Periodontal Disease Prevention and Treatment for Your Canine

Periodontal Disease Prevention and Treatment for Your Canine

Are you a pet owner who isn’t aware that dogs brush teeth? Yes, you’ve read it right; according to our vets, we must brush our pet dog’s teeth at least thrice a week as they likewise develop plaque and even tartar, similar to human beings, because why not? The pet dog’s teeth have the very same function as human beings, and the very same danger applies to them as well. Here is some knowledge of a severe illness they can get if their teeth aren’t managed well.

What is Periodontal Disease?

Periodontal illness in dogs is prevalent, and it is an infection of the periodontium, which is the structure of the teeth tissues. This illness slips below the gum area; noticeable indications are not noticeable most of the time and are due to the germs in the mouth that harms the bones, gums, and other structures of the teeth. It also brings pain and secondary impact on vital organs if not addressed. Those organs include the heart, kidneys, and possibly the liver, With these conditions, only an internal medicine vet can help you treat your dog.

Is this a common disease?

In a research study, more than two-thirds of pet dogs struggle with some degree of this illness, making it very common to affect them. Every dog is at risk for this illness, but the smaller-sized breed has a greater possibility of getting it because smaller-sized teeth trap traces of food without difficulty. When combined with saliva and bacteria that occupy the mouth, food within the teeth causes tartar and dental plaque.

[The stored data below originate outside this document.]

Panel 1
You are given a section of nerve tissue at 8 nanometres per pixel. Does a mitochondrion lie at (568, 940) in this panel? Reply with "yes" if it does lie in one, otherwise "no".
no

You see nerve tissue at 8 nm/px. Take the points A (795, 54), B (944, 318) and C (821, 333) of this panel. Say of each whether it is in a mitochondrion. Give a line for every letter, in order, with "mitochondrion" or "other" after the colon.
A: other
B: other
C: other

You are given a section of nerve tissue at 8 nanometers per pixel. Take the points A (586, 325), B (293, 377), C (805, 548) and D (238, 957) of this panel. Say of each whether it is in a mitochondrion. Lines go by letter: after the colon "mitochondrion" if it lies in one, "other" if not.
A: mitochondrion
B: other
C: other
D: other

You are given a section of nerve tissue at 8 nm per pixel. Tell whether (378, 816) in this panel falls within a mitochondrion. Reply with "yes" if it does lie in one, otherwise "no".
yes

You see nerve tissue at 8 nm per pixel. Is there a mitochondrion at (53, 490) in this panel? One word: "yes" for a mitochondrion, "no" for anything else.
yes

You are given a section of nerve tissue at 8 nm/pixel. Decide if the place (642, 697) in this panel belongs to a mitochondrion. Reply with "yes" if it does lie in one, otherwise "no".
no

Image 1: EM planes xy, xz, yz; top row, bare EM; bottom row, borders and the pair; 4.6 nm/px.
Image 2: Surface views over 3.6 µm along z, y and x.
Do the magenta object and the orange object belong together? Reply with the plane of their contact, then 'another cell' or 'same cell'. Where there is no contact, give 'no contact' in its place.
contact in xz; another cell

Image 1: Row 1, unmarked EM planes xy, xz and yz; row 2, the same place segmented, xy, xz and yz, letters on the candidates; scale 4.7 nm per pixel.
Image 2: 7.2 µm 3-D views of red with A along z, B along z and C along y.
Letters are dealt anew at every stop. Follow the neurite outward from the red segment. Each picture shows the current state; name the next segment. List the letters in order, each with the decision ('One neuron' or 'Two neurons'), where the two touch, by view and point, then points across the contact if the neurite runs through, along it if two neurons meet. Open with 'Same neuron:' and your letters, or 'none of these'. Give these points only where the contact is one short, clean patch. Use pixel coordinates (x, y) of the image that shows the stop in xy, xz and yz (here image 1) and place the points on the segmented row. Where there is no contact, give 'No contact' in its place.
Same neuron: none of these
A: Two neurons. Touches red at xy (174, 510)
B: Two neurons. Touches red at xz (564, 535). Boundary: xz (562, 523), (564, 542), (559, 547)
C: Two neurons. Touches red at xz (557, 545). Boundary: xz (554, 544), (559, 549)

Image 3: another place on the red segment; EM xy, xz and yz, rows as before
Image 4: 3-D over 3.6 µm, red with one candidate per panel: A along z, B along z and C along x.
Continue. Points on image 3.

Causes of Periodontal Disease

Plaque build-up and tartar in the teeth caused by poor oral hygiene can result in a pet dog’s gingivitis, which is the early stage of gum illness. In the early stages of gingivitis, light inflammation in the gums and some plaque are present. And when it advances, there are inflamed gums, loose teeth, and gum bleeding when brushing; This could cause gum disease if left without treatment.

How can it be prevented?

There is no other way to stop it but to brush their teeth on a regular basis. If you can do it as often as once a day, the better; however, the minimum would be thrice a week. They may also go through dental prophylaxis for deep cleansing, which experts recommended may do once a year, or better yet, look into enrolling your pet dog in a facility like Franklin Animal Hospital that offers a range of medical services that your dog needs.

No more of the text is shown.